The young man left the room.
“Now this is how it happened,” the bey began. “Three days ago
came the messenger from Tenedos. Did you know of his being sent
hither?”
“Yes; his wife told us he was leaving—a soldier who had lost his
arm.”
“That was the man. He went to Hassan Bimbashi, who brought him
first to Fazli Bey, and then to me. We had a consultation. It was clear
to us all that it would be intolerable that men who had behaved with
such humanity to us should be put to death, if we could possibly
save them. It took us a long time to arrange the matter, and we
three sat in the next room there debating the matter all night. We
took Ahmed into our council at once, for he was, of course, as
anxious to aid the men who had saved his parents and sisters from
massacre as we were. Naturally, we at first thought of getting you
out of prison by bribing the guards; but though this would have
been comparatively easy, it was doubtful whether there would be
time to carry it out.
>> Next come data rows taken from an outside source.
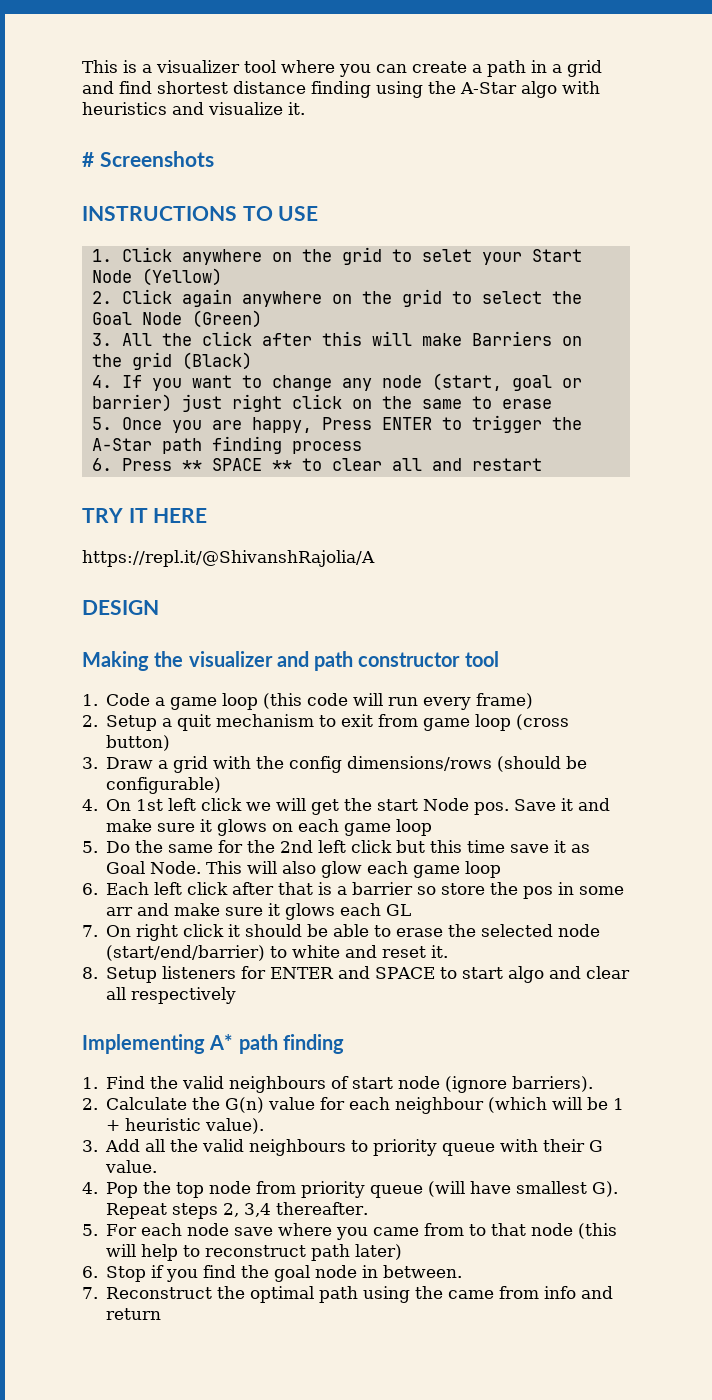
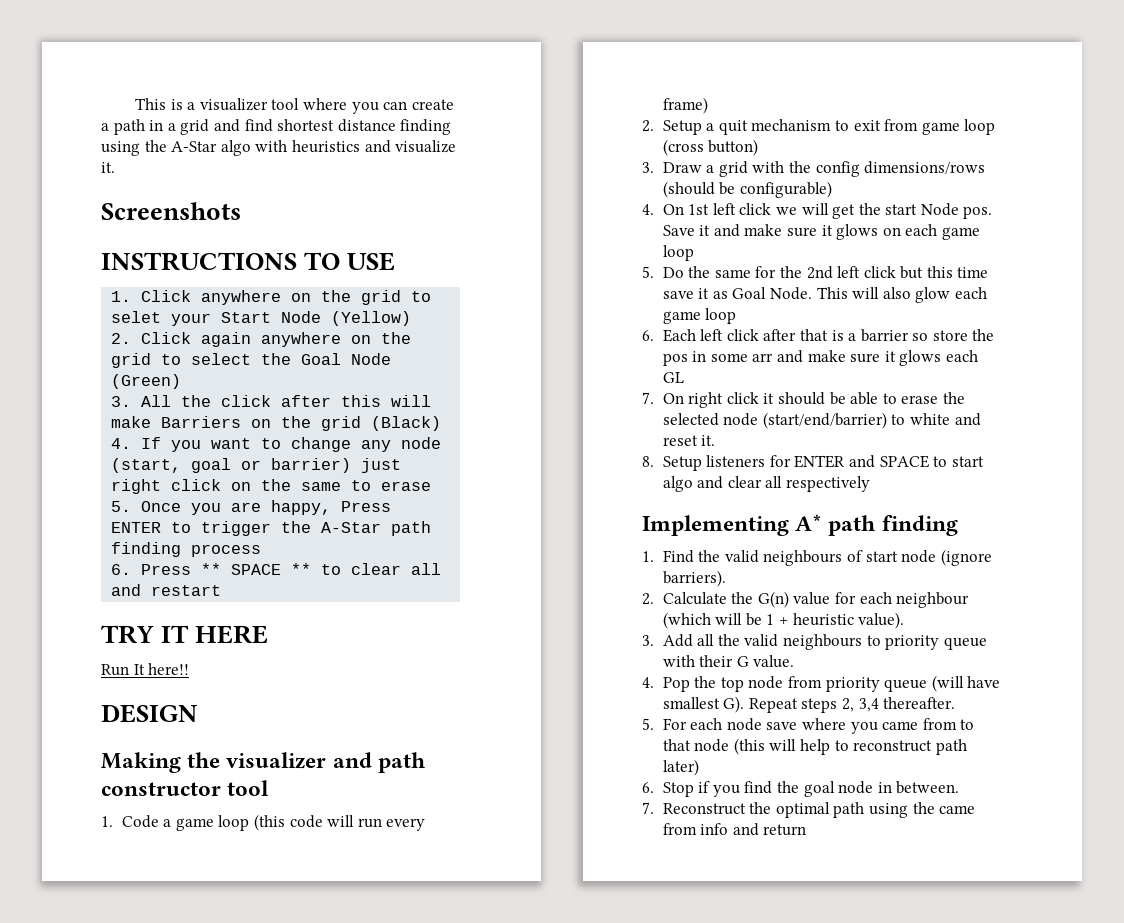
[82,152,94,167] # -> (115, 167) none
[82,550,375,567] https://repl.it/@ShivanshRajolia/A -> [101,663,190,676] Run It here!!

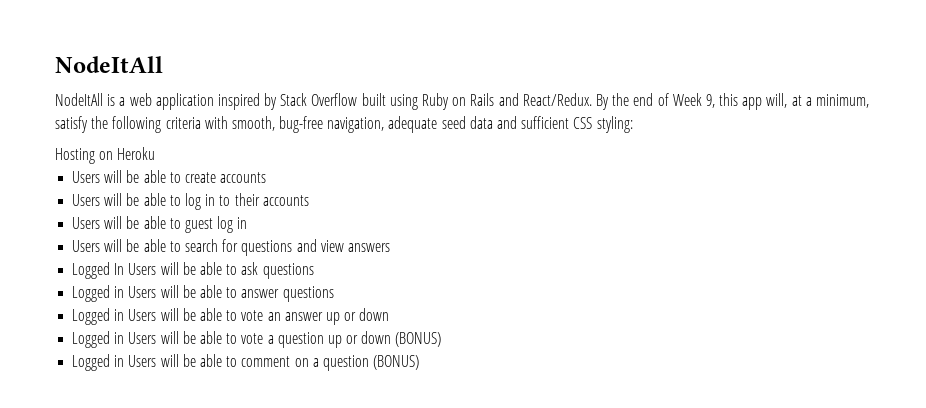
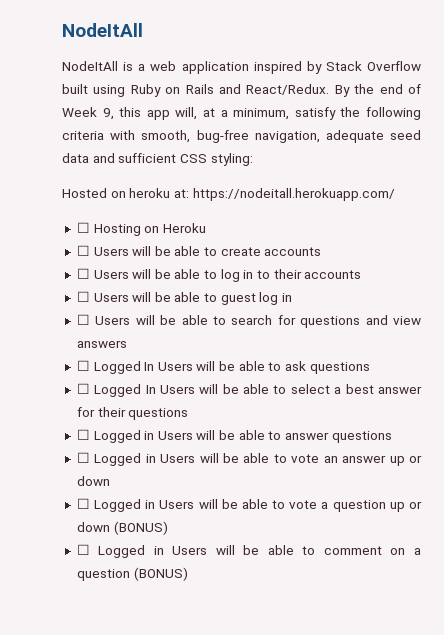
(633, 124) none -> [62,188,395,201] [76,222,90,233] Hosted on heroku at: https://nodeitall.herokuapp.com/ // ☐
(156, 153) none -> [76,245,90,256] ☐
(267, 177) none -> [76,268,90,279] ☐
(309, 200) none -> [76,291,90,302] ☐
(248, 223) none -> [76,314,90,325] ☐
(390, 247) none -> [76,360,90,371] ☐
(314, 271) none -> [76,383,422,397] [76,407,189,420] [76,429,90,440] ☐ Logged In Users will be able to select a best answer for their questions // ☐
(334, 294) none -> [76,452,90,463] ☐
(390, 314) none -> [76,498,90,509] ☐
(442, 339) none -> [76,544,90,555] ☐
There are several prisons here, and there was
no saying which you might be sent to, or who would be the men in
charge of you; therefore, time would be needed after you arrived
here, and we saw that it was probable that no time would be given
us. The Sultan might, of course, view your case favourably; but, on
the other hand, if he ordered you to execution, there would be no
delay.
“When a thing has to be done, especially when foreigners are in the
case, it is better to do it at once; otherwise, the Porte would be
pestered by the foreign representatives. It was agreed, therefore,
that if you were to be rescued, it must be done between the time of
your arrival and your being put in prison. We divided the work into
four parts. Fazli, who has most interest at the Porte, was to try all in
his power to influence the ministers, and to get the grand vizier to
represent the matter favourably to the Sultan. He was to give us the
earliest news of whatever decision might be arrived at, and above
all, he was to get some minor official there to follow the officer to
whom the order for bringing you ashore should be given.